Pregnant women across America are pushing back against President Trump’s claims linking Tylenol use during pregnancy to autism — by filming themselves taking the pain reliever and posting the videos on social media.
In one video making the rounds online, an unidentified woman is seen gleefully pulling a Tylenol pill out of its bottle and washing it down with water from a large bottle while dancing in celebration of her defiant act.
“Here is me, a PREGNANT woman, taking TYLENOL because I believe in science and not someone who has no medical background,” reads a caption for the video.
In another video originally posted on TikTok, a woman made the declaration that she would be taking Tylenol while pregnant in defiance of the advice of Secretary Robert F. Kennedy Jr.
“About to take Tylenol for my headache while pregnant, because I don’t take my medical advice from a man who doesn’t have a degree in science, healthcare, or medicine, and who had a parasitic brain infection and was addicted to heroin for 14 years,” she said in the video, originally posted on the TikTok account “@natalie.kehl” while smugly holding up a large bottle of the pain reliever.
“Yeah, I’ll trust my doctors who have their degree.”
During a press conference on Monday, President Trump, flanked by Mr. Kennedy, as well as the heads of the National Institute of Health, the Food and Drug Administration, and the Centers for Medicare and Medicaid Services, made the declaration that his administration would begin telling medical professionals to warn pregnant women about the risks of taking acetaminophen.
“Taking Tylenol is not good. I’ll say it. It’s not good,” he claimed, adding that it is “very dangerous” for pregnant women. “You shouldn’t take it during the entire pregnancy,” the president claimed.
Members of the medical community have also spoken out against the claims made by the Trump administration, claiming that the data do not show a strong correlation.
“I’m not sure what the administration is doing, but it looks like they’re just going back and reviewing the evidence and they’re coming to a different conclusion than many scientists would,” a professor of epidemiology at Philadelphia’s Drexel University, Brian K. Lee, said to NBC News.
Other doctors took to social media to express their dismay.
“RFK Jr and Trump are wrong,” Epidemiologist Eric Feigl-Ding, who also serves as a chairman with the New England Complex Systems Institute, said in an X post. “The largest & best study in the world in 2.5 MILLION KIDS—found no increased autism risk with acetaminophen (aka paracetamol, Tylenol) use by the mother during pregnancy.”

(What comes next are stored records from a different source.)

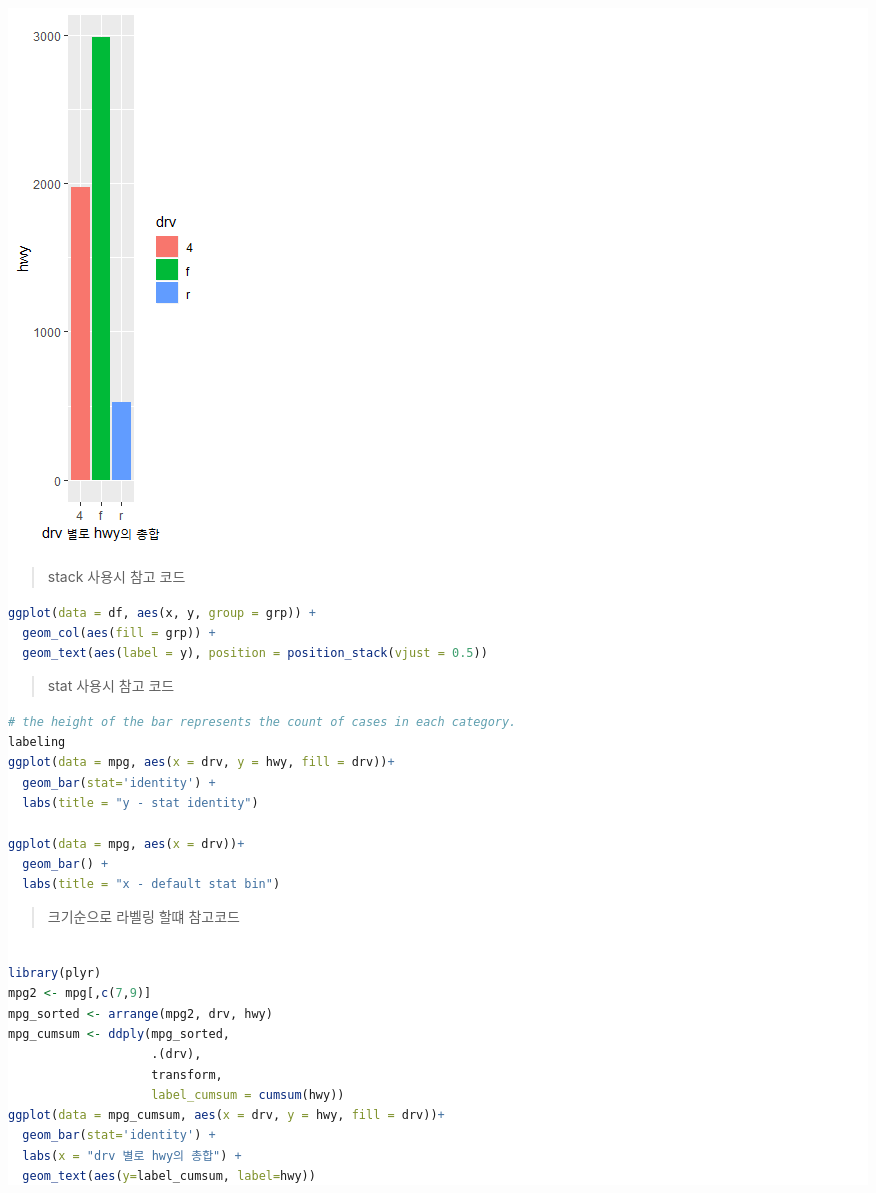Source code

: ![barplot5](/assets/images/barplot5.png)

> stack 사용시 참고 코드 

```R
ggplot(data = df, aes(x, y, group = grp)) +
  geom_col(aes(fill = grp)) +
  geom_text(aes(label = y), position = position_stack(vjust = 0.5))
```

> stat 사용시 참고 코드


```R
# the height of the bar represents the count of cases in each category.
labeling
ggplot(data = mpg, aes(x = drv, y = hwy, fill = drv))+
  geom_bar(stat='identity') +
  labs(title = "y - stat identity")

ggplot(data = mpg, aes(x = drv))+
  geom_bar() +
  labs(title = "x - default stat bin")
```

> 크기순으로 라벨링 할떄 참고코드

```R

library(plyr)
mpg2 <- mpg[,c(7,9)]
mpg_sorted <- arrange(mpg2, drv, hwy)
mpg_cumsum <- ddply(mpg_sorted, 
                    .(drv),
                    transform,
                    label_cumsum = cumsum(hwy))
ggplot(data = mpg_cumsum, aes(x = drv, y = hwy, fill = drv))+
  geom_bar(stat='identity') +
  labs(x = "drv 별로 hwy의 총합") +
  geom_text(aes(y=label_cumsum, label=hwy))
```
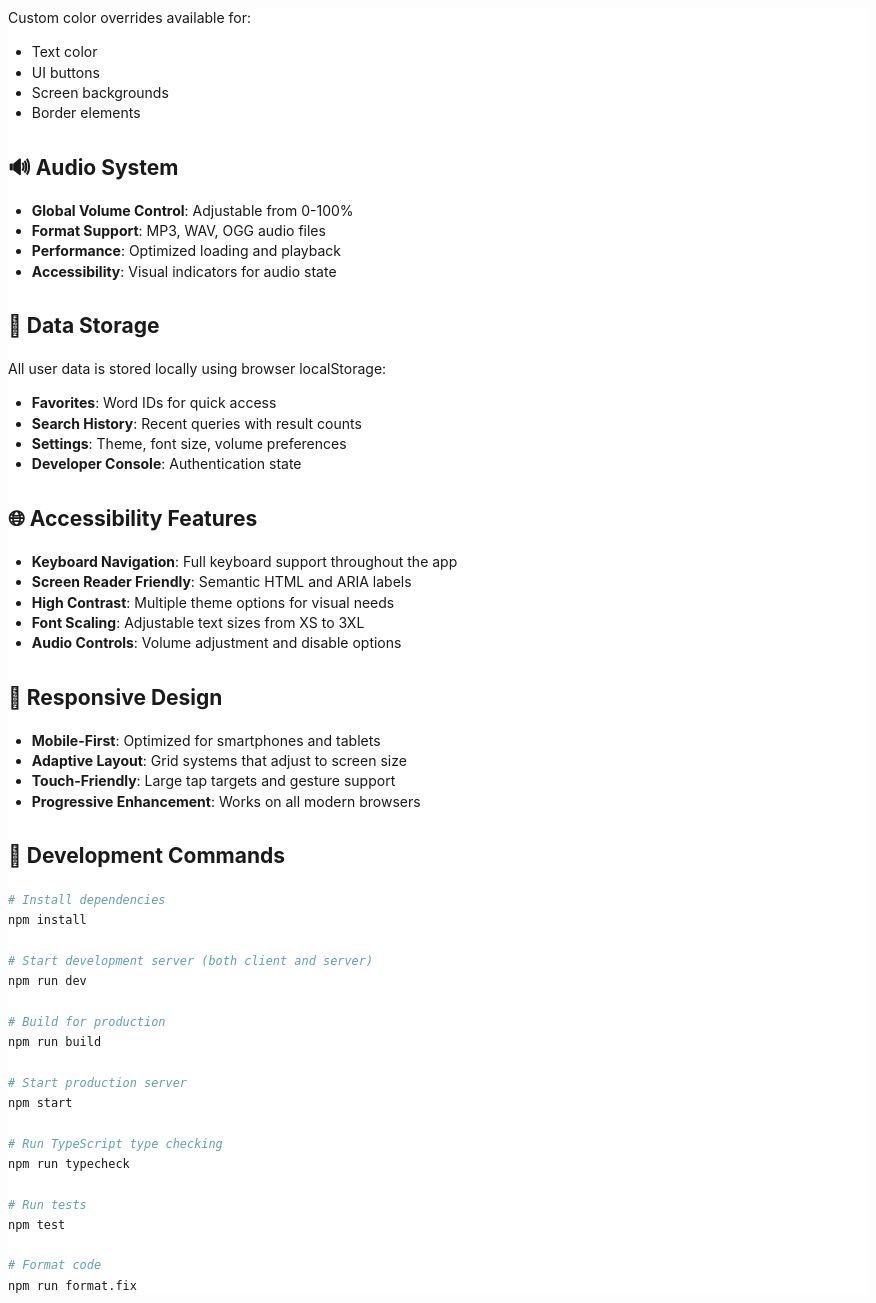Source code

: Custom color overrides available for:
- Text color
- UI buttons
- Screen backgrounds
- Border elements

## 🔊 Audio System

- **Global Volume Control**: Adjustable from 0-100%
- **Format Support**: MP3, WAV, OGG audio files
- **Performance**: Optimized loading and playback
- **Accessibility**: Visual indicators for audio state

## 💾 Data Storage

All user data is stored locally using browser localStorage:
- **Favorites**: Word IDs for quick access
- **Search History**: Recent queries with result counts
- **Settings**: Theme, font size, volume preferences
- **Developer Console**: Authentication state

## 🌐 Accessibility Features

- **Keyboard Navigation**: Full keyboard support throughout the app
- **Screen Reader Friendly**: Semantic HTML and ARIA labels
- **High Contrast**: Multiple theme options for visual needs
- **Font Scaling**: Adjustable text sizes from XS to 3XL
- **Audio Controls**: Volume adjustment and disable options

## 📱 Responsive Design

- **Mobile-First**: Optimized for smartphones and tablets
- **Adaptive Layout**: Grid systems that adjust to screen size
- **Touch-Friendly**: Large tap targets and gesture support
- **Progressive Enhancement**: Works on all modern browsers

## 🔧 Development Commands

```bash
# Install dependencies
npm install

# Start development server (both client and server)
npm run dev

# Build for production
npm run build

# Start production server
npm start

# Run TypeScript type checking
npm run typecheck

# Run tests
npm test

# Format code
npm run format.fix
```
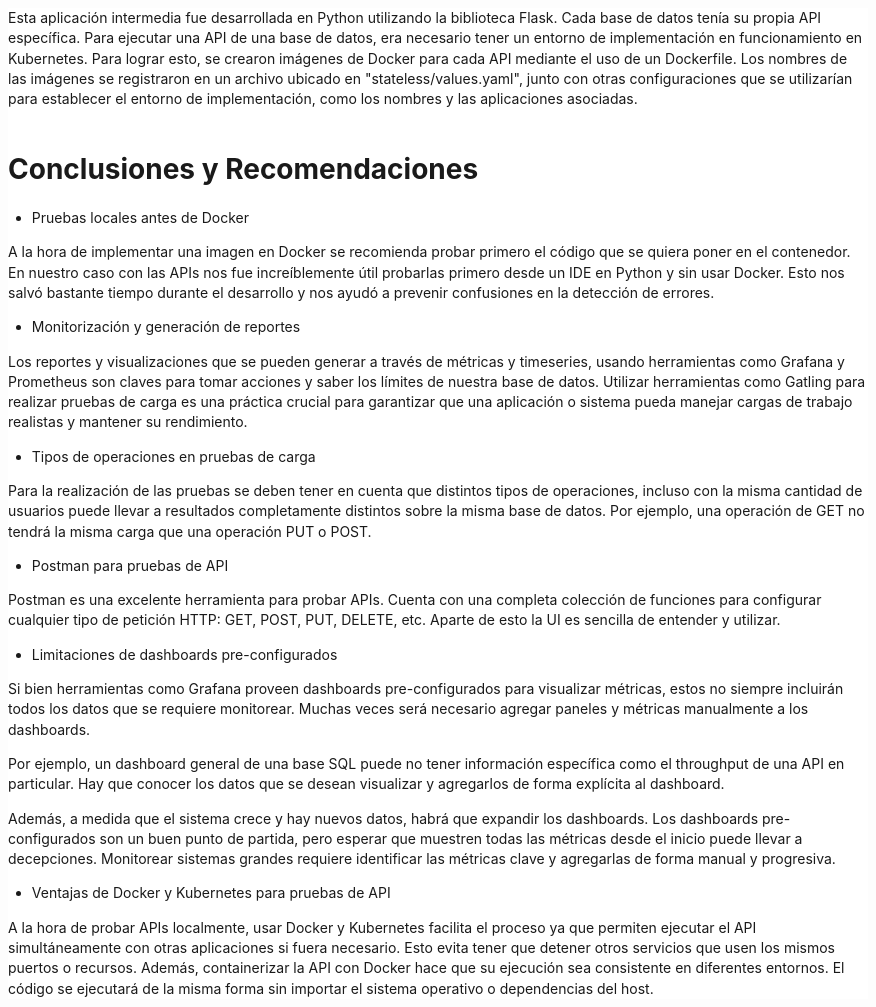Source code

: Esta aplicación intermedia fue desarrollada en Python utilizando la biblioteca Flask. Cada base de datos tenía su propia API específica. Para ejecutar una API de una base de datos, era necesario tener un entorno de implementación en funcionamiento en Kubernetes. Para lograr esto, se crearon imágenes de Docker para cada API mediante el uso de un Dockerfile. Los nombres de las imágenes se registraron en un archivo ubicado en "stateless/values.yaml", junto con otras configuraciones que se utilizarían para establecer el entorno de implementación, como los nombres y las aplicaciones asociadas.

# Conclusiones y Recomendaciones

* Pruebas locales antes de Docker

A la hora de implementar una imagen en Docker se recomienda probar primero el código que se quiera poner en el contenedor. En nuestro caso con las APIs nos fue increíblemente útil probarlas primero desde un IDE en Python y sin usar Docker. Esto nos salvó bastante tiempo durante el desarrollo y nos ayudó a prevenir confusiones en la detección de errores.

* Monitorización y generación de reportes 

Los reportes y visualizaciones que se pueden generar a través de métricas y timeseries, usando herramientas como Grafana y Prometheus son claves para tomar acciones y saber los límites de nuestra base de datos. Utilizar herramientas como Gatling para realizar pruebas de carga es una práctica crucial para garantizar que una aplicación o sistema pueda manejar cargas de trabajo realistas y mantener su rendimiento.

* Tipos de operaciones en pruebas de carga

Para la realización de las pruebas se deben tener en cuenta que distintos tipos de operaciones, incluso con la misma cantidad de usuarios puede llevar a resultados completamente distintos sobre la misma base de datos. Por ejemplo, una operación de GET no tendrá la misma carga que una operación PUT o POST.

* Postman para pruebas de API

Postman es una excelente herramienta para probar APIs. Cuenta con una completa colección de funciones para configurar cualquier tipo de petición HTTP: GET, POST, PUT, DELETE, etc. Aparte de esto la UI es sencilla de entender y utilizar.

* Limitaciones de dashboards pre-configurados

Si bien herramientas como Grafana proveen dashboards pre-configurados para visualizar métricas, estos no siempre incluirán todos los datos que se requiere monitorear. Muchas veces será necesario agregar paneles y métricas manualmente a los dashboards.

Por ejemplo, un dashboard general de una base SQL puede no tener información específica como el throughput de una API en particular. Hay que conocer los datos que se desean visualizar y agregarlos de forma explícita al dashboard.

Además, a medida que el sistema crece y hay nuevos datos, habrá que expandir los dashboards. Los dashboards pre-configurados son un buen punto de partida, pero esperar que muestren todas las métricas desde el inicio puede llevar a decepciones. Monitorear sistemas grandes requiere identificar las métricas clave y agregarlas de forma manual y progresiva.

* Ventajas de Docker y Kubernetes para pruebas de API

A la hora de probar APIs localmente, usar Docker y Kubernetes facilita el proceso ya que permiten ejecutar el API simultáneamente con otras aplicaciones si fuera necesario. Esto evita tener que detener otros servicios que usen los mismos puertos o recursos. Además, containerizar la API con Docker hace que su ejecución sea consistente en diferentes entornos. El código se ejecutará de la misma forma sin importar el sistema operativo o dependencias del host.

“A crude unadjusted analysis found only a preliminary 5% risk, but once you adjust for family by matching using sibling controls (who didn’t get autism), the even tiny 5% risk vaporizes to 0%.”
Others speculated what the effect may be for pregnant women who take heed to the Trump administration’s claims.
“The danger of announcing a *bogus* association between Tylenol & autism is that more women will take NSAIDs [ non-steroidal anti-inflammatory drugs] during pregnancy, which is *actually* associated with fetal harm,” intensivist Mick Mark said in a post on X.